_TASK BRIEF_
Please repeat every entry exactly as written, but skip the pictures.

_RECORDS FOR THIS EXERCISE_
---

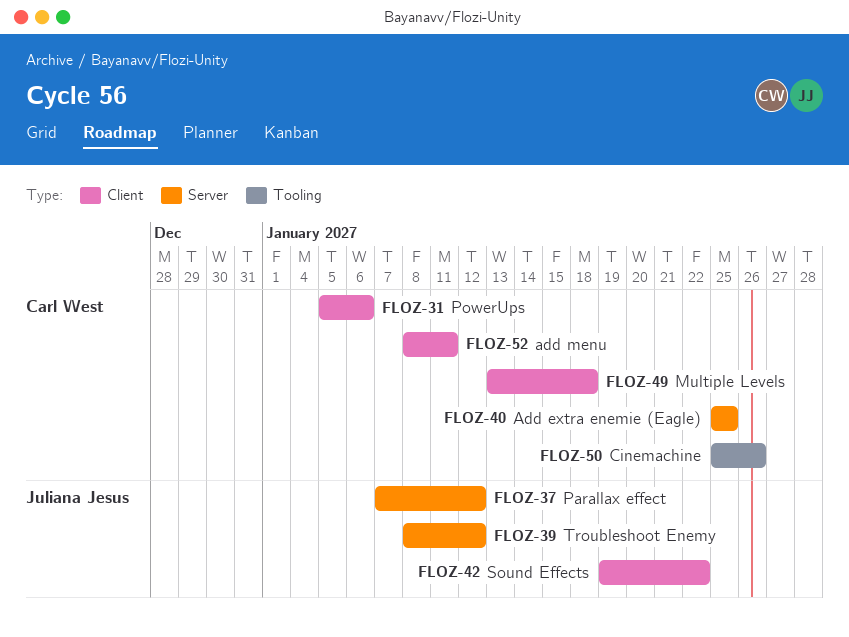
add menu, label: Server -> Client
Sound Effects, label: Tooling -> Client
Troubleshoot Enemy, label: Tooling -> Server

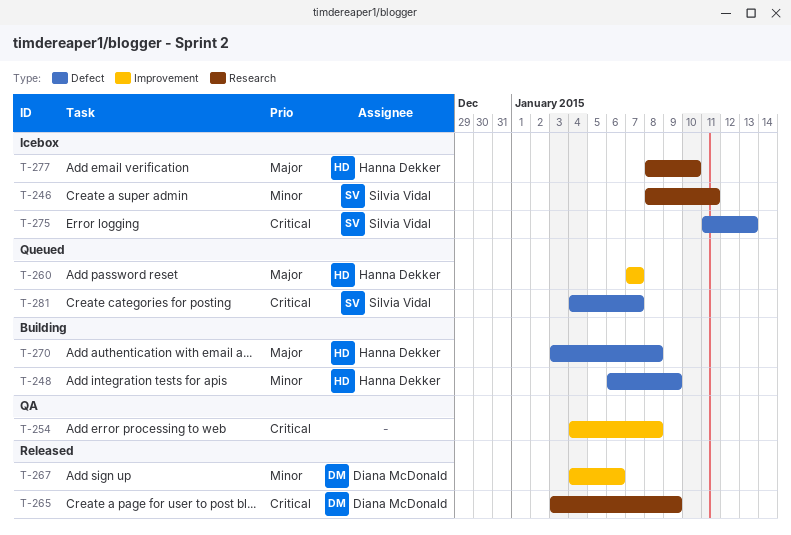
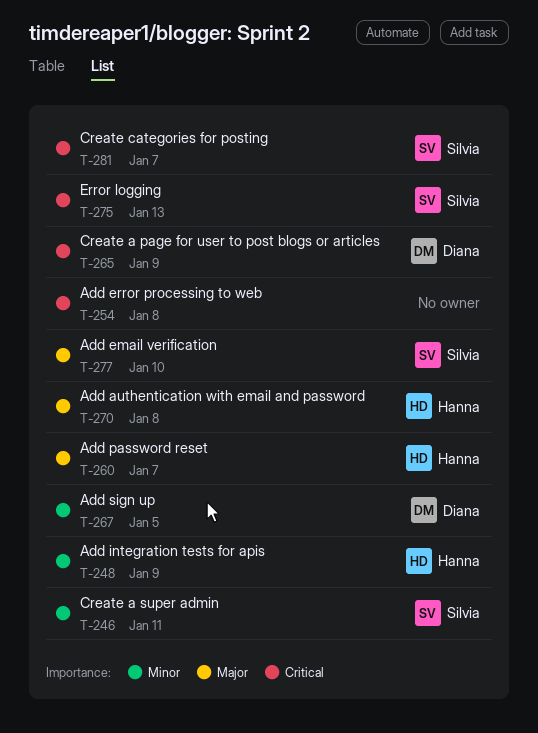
T-267, due: Jan 6 -> Jan 5
T-277, owner: Hanna Dekker -> Silvia Vidal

---

_ANSWER FOR THIS EXERCISE_
add menu, label: Server -> Client
Sound Effects, label: Tooling -> Client
Troubleshoot Enemy, label: Tooling -> Server

T-267, due: Jan 6 -> Jan 5
T-277, owner: Hanna Dekker -> Silvia Vidal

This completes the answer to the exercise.